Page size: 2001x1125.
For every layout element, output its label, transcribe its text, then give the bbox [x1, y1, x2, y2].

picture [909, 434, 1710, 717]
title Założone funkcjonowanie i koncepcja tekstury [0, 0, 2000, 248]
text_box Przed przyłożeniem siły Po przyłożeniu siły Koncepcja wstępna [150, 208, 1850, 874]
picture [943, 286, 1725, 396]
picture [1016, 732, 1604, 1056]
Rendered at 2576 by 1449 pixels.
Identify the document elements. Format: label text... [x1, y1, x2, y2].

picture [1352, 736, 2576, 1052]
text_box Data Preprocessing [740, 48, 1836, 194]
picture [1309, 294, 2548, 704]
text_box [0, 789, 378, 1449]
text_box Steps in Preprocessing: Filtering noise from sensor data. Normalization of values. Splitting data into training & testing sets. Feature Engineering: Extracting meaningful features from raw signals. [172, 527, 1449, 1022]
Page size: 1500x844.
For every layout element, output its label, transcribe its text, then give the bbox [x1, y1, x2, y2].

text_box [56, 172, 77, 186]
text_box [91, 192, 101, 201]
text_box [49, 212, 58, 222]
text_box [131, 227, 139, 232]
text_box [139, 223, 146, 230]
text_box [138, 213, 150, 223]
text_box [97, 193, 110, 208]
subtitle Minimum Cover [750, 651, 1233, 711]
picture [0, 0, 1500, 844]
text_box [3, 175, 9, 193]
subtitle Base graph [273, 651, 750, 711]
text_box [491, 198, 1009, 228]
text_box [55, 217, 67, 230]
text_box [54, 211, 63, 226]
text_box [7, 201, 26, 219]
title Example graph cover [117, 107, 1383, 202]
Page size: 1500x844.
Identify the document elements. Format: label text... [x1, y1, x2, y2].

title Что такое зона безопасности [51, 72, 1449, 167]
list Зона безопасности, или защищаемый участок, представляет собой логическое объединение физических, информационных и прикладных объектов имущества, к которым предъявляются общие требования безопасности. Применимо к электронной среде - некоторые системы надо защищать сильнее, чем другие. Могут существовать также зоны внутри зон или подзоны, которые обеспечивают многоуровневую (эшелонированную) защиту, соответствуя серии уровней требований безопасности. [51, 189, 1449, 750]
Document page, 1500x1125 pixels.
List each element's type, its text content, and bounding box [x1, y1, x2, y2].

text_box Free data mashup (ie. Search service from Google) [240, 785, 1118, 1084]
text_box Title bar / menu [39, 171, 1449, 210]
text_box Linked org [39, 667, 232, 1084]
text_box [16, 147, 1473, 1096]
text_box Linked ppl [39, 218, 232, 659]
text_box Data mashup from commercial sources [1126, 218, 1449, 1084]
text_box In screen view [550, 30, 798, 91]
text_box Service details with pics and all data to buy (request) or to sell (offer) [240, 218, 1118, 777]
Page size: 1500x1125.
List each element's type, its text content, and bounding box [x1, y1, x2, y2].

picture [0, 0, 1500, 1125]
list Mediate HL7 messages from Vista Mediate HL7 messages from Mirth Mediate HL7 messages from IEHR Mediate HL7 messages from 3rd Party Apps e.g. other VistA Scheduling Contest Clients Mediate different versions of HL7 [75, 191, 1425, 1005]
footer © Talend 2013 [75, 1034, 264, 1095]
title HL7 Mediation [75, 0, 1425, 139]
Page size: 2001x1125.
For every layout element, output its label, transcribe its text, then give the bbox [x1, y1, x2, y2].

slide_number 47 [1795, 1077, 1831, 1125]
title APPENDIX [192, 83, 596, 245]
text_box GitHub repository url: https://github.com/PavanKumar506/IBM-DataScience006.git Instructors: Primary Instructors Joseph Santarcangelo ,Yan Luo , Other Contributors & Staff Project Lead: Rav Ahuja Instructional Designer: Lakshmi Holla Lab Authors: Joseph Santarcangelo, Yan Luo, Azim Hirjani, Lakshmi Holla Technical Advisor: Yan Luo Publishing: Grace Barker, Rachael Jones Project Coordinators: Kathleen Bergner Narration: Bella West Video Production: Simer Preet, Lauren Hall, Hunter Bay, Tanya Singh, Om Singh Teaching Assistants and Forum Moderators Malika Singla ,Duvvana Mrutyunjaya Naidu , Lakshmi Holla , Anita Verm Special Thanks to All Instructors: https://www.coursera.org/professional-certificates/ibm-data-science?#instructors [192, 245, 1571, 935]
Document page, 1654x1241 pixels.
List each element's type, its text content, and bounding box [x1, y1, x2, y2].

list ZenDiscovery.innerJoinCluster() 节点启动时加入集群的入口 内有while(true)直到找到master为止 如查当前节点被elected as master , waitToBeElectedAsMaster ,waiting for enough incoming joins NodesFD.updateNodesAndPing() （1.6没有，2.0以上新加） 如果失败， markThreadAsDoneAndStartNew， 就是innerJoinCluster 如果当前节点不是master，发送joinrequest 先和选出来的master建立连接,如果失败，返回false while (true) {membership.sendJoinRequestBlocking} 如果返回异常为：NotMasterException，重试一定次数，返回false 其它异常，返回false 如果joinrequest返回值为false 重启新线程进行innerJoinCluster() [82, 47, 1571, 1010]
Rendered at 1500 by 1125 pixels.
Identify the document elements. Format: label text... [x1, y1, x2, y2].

□ □ □

• _EXERCISE AIM_
Return nothing but the lines from the top of the records above through the line that has "Rendered at 2576 by 1449 pixels.". Keep each one exact.

• _RESULT_
Page size: 2001x1125.
For every layout element, output its label, transcribe its text, then give the bbox [x1, y1, x2, y2].

picture [909, 434, 1710, 717]
title Założone funkcjonowanie i koncepcja tekstury [0, 0, 2000, 248]
text_box Przed przyłożeniem siły Po przyłożeniu siły Koncepcja wstępna [150, 208, 1850, 874]
picture [943, 286, 1725, 396]
picture [1016, 732, 1604, 1056]
Rendered at 2576 by 1449 pixels.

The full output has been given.